Major Strasser has been shot ...
Round up the usual suspects!
- Captain Louis Renault (Claude Rains), "Casablanca".

The simple script that I wrote for parsing the logfiles and determining statistics visitors, used a simplistic assumption that any agent who fetched /robots.txt was a robot. And this is a reasonable assumption. For unruly robots, I included a hard-coded list of agent_strings. As it turned out, there was a flaw in this logic.

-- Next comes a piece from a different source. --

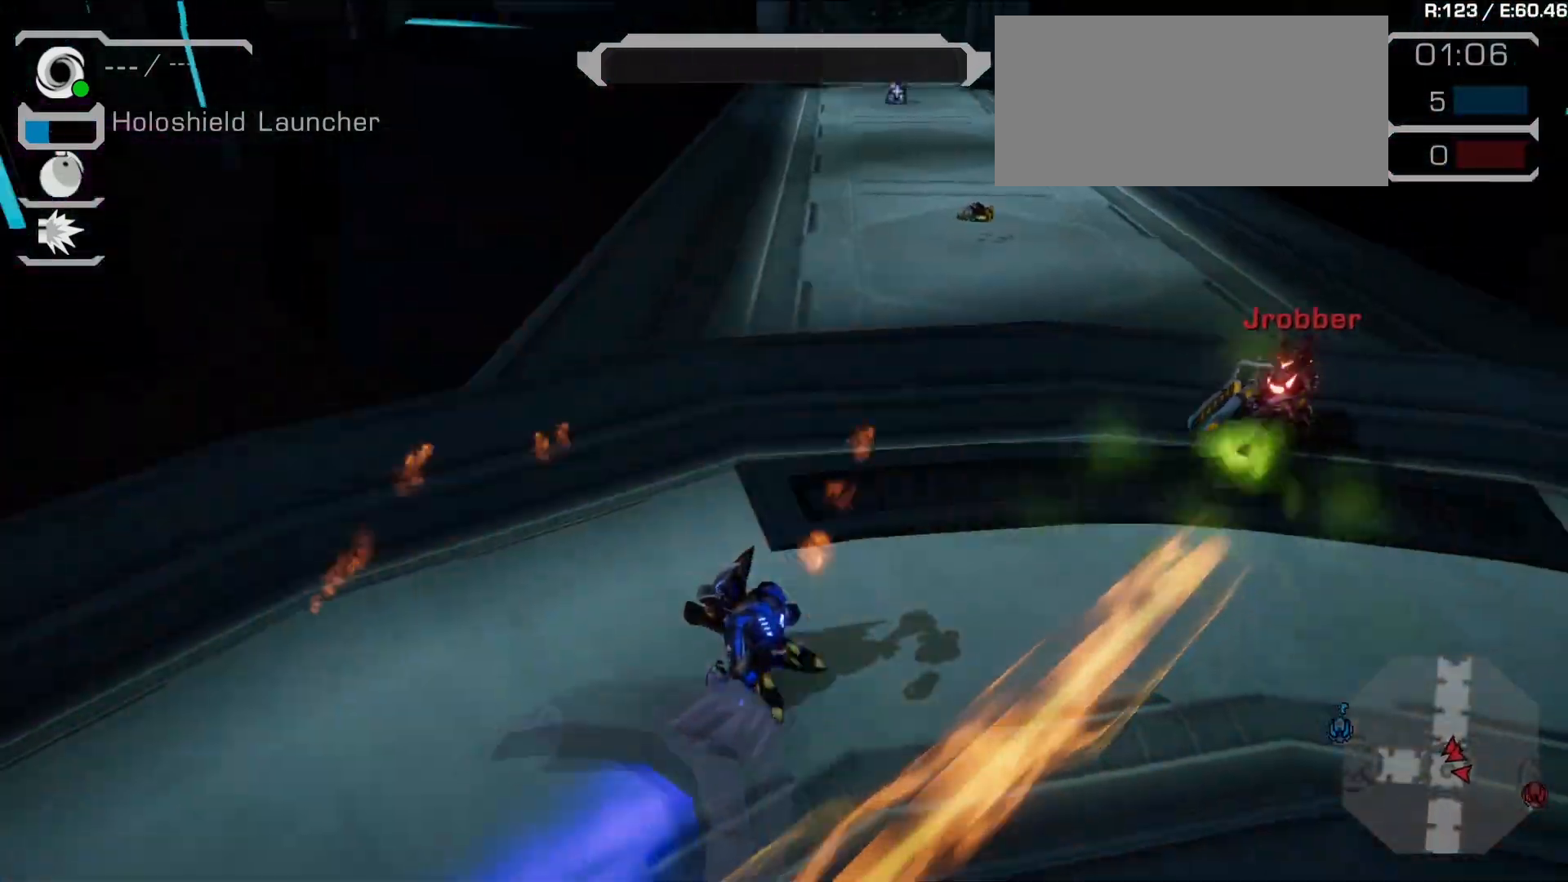
{"dt_ms": 1000, "buttons": [], "left_stick": "center", "right_stick": "center"}
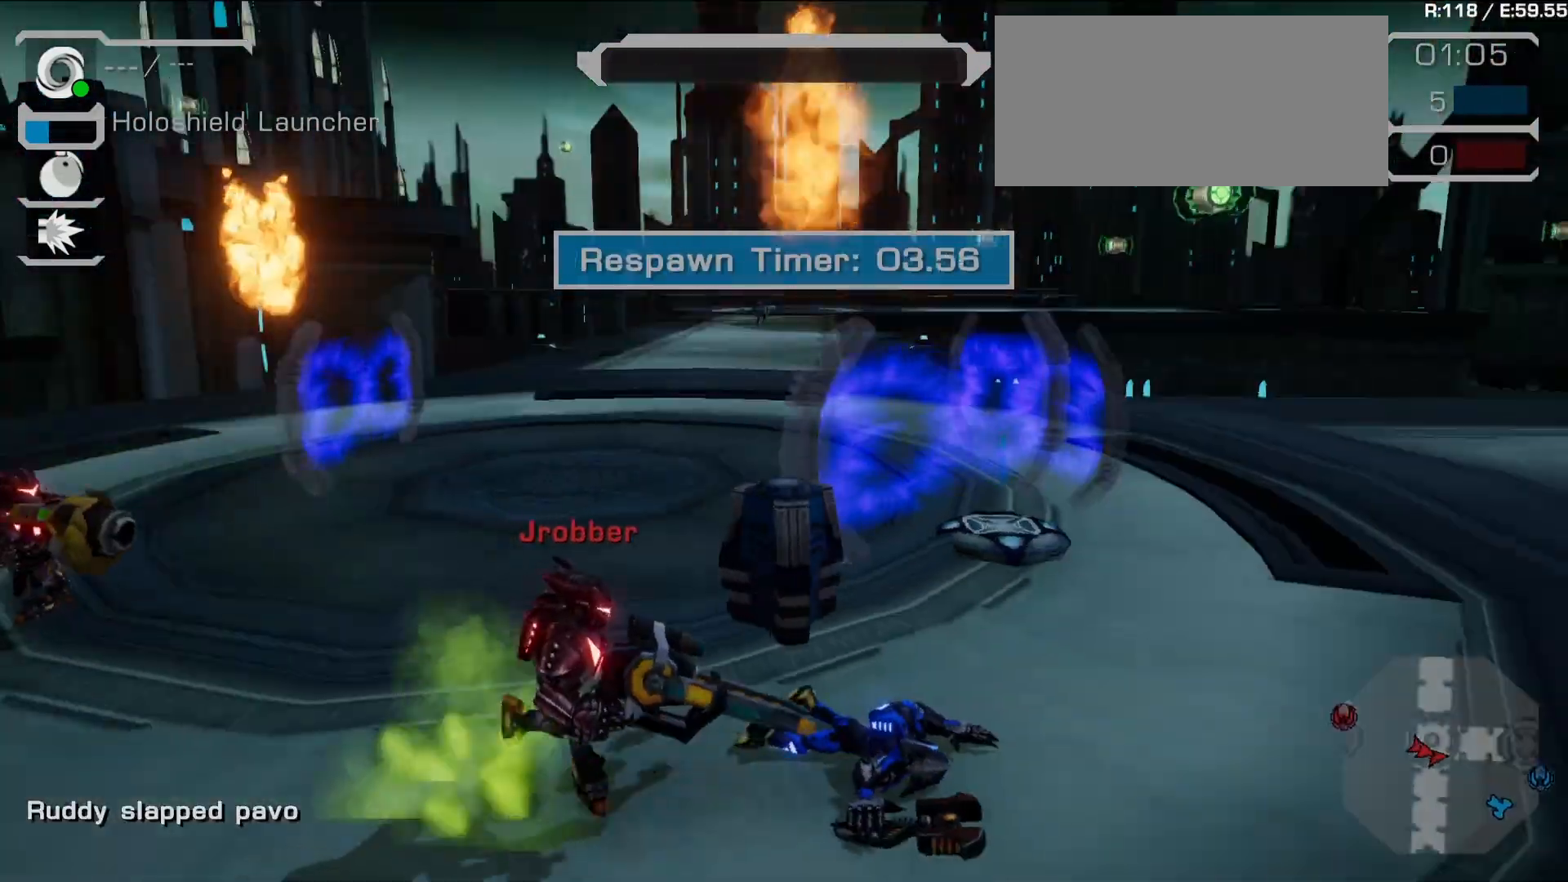
{"dt_ms": 500, "buttons": [], "left_stick": "center", "right_stick": "center"}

Each month the logfiles are rolled and a new logfile is started. Some quite well-behaved robots might work their way slowly through a list of files, checking robots.txt every fifty files or so. This could mean that the robot checked robots.txt at the end of one month, and continued crawling the next month, when my simple script would count it as a browser.

Eventually, I just added each robot to the hard-coded list. This was a simple approach that gave a more or less accurate picture of the official crawlers that visit my site. This left a body of unknown crawlers, that did not use an easily identifiable agent string. Some of them would use an agent string, which although unique was sufficiently similar to other agent strings that they could be confused as variants of those agents. This camouflage may have been adopted for practical reasons, such as get around the practice of serving up specific pages for specific agents. Or they might have more sinister reasons for adopting camouflage.

The most obvious camouflage to adopt would be MSIE 6.0. This is the most popular browser (currently accounting for 36.83 percent of hits to this site). Some camouflaged crawlers would still make the agent string unique, so it would be possible to use the agent string to identify them, however others adopted a string that was indistinguishable from (genuine) browsers. These can only be identified by their behaviour. Interestingly enough there was a camouflaged crawler which pretended to be the GoogleBot (see bibliography).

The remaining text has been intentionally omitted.